Entschlossen schälte sich Ezio aus dem Bett. Er fühlte sich ausgeruht, wenngleich die Finger seiner rechten Hand noch immer schmerzten. Er trat zum Fenster und öffnete den Laden zur Gänze. Die Sonne schien, und die wenigen Wolken, die am Himmel auszumachen waren, erinnerten kaum an das Unwetter, das in der Nacht über Florenz niedergegangen war. Ezio roch es noch, als feuchten, mineralischen Duft, der in den Hauswänden steckte. Er griff nach seiner Kleidung, wusch sich und polterte die Treppe hinunter in die Werkstatt. Leonardo war gerade damit beschäftigt, Farbpigmente zu sortieren und in einen Weidenkorb zu packen.

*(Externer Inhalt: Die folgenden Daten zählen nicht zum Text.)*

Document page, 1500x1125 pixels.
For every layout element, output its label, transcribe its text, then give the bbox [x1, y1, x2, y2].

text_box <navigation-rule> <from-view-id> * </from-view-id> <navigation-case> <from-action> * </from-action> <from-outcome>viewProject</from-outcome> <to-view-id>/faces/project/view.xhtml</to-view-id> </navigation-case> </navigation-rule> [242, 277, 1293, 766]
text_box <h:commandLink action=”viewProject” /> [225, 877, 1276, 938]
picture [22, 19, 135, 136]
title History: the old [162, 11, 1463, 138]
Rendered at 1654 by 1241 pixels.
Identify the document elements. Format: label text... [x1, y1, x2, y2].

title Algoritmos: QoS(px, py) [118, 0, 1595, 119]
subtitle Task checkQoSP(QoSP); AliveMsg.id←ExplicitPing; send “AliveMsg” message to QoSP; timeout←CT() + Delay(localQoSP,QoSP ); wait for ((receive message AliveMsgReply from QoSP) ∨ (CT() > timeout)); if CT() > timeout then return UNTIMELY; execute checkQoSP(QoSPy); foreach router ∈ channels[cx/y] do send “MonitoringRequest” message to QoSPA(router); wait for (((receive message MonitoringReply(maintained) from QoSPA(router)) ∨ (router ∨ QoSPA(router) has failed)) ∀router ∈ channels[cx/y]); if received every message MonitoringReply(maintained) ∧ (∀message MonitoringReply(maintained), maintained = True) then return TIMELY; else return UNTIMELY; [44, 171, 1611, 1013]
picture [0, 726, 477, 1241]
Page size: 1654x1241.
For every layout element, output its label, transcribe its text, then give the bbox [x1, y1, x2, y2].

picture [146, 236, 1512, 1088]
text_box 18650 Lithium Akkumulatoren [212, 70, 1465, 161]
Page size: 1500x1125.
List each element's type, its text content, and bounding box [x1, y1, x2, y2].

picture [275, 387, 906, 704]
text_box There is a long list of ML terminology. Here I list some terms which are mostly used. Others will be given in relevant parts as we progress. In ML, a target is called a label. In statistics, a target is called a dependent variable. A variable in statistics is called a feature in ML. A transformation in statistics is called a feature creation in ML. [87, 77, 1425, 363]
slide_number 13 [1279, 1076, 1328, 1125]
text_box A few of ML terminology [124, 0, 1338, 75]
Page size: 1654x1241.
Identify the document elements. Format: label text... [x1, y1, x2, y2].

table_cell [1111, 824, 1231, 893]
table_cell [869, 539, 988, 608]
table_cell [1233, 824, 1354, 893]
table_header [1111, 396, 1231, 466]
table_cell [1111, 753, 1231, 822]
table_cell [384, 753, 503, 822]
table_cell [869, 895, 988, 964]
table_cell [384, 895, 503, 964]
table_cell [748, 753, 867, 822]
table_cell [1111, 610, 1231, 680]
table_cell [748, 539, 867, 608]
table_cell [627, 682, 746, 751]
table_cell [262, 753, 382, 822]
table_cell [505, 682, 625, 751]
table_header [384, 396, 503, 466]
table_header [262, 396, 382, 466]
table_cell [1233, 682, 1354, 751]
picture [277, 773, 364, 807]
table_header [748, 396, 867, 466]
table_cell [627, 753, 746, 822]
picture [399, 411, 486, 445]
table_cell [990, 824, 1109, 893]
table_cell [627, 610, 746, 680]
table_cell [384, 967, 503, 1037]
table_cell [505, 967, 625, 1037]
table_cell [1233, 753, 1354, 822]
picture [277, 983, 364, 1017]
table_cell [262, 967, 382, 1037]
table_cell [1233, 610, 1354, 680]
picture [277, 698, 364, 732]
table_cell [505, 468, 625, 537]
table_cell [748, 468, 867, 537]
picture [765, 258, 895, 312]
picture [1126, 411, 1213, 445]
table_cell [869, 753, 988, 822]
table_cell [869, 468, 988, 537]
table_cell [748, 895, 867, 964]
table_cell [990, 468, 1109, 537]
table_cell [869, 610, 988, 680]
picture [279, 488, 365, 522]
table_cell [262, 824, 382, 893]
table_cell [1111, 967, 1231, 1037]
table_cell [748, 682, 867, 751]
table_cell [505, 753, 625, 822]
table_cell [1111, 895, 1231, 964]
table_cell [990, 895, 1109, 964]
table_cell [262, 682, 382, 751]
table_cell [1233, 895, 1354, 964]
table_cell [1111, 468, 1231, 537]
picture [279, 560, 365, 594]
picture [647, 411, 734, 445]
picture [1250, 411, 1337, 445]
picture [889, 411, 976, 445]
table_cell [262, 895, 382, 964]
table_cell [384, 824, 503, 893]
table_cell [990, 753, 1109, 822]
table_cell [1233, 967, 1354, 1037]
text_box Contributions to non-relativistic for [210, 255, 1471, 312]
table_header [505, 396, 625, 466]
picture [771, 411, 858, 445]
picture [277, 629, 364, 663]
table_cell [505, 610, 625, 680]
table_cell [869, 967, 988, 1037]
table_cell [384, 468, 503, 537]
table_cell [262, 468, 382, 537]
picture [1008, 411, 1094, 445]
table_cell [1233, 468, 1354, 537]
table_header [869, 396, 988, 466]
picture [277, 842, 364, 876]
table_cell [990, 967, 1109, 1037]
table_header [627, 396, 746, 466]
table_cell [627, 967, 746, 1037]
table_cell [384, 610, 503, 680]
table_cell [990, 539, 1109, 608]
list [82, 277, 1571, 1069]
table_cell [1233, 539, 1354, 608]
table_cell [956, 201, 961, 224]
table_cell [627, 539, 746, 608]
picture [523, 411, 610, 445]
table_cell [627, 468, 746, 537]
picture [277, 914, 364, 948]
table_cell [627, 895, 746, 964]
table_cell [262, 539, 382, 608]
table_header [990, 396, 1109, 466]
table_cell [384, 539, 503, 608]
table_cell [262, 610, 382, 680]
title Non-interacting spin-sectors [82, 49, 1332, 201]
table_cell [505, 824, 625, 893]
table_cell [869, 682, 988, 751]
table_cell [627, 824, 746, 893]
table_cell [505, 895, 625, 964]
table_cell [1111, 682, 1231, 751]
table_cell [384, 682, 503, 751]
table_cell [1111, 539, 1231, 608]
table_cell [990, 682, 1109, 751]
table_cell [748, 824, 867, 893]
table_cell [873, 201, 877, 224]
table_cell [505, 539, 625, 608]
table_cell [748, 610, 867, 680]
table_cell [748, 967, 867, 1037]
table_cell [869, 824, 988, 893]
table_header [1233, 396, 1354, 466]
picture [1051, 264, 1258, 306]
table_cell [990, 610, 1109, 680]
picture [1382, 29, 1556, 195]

„Ich dachte schon, du willst gar nicht mehr aufstehen“, scherzte er. „Auf dem Tisch neben der Tür liegen Obst und Brot.“
Ezio bediente sich, biss in einen Apfel und setzte sich neben Leonardo.
„Fegt Claudia den Hof?“, fragte er.
„Nein, das ist Tommaso. Claudia ist bei Paola.“
„Sie ist mutig.“
„Hm?“
„Sie hat nicht einmal gezögert, die Erkundung der Katakomben zu übernehmen.“
„Sie ist deine Schwester, natürlich ist sie mutig.“ Grinsend stellte Leonardo zwei Gläser mit Malachit und Umbra in den Korb und nahm ein drittes zur Hand.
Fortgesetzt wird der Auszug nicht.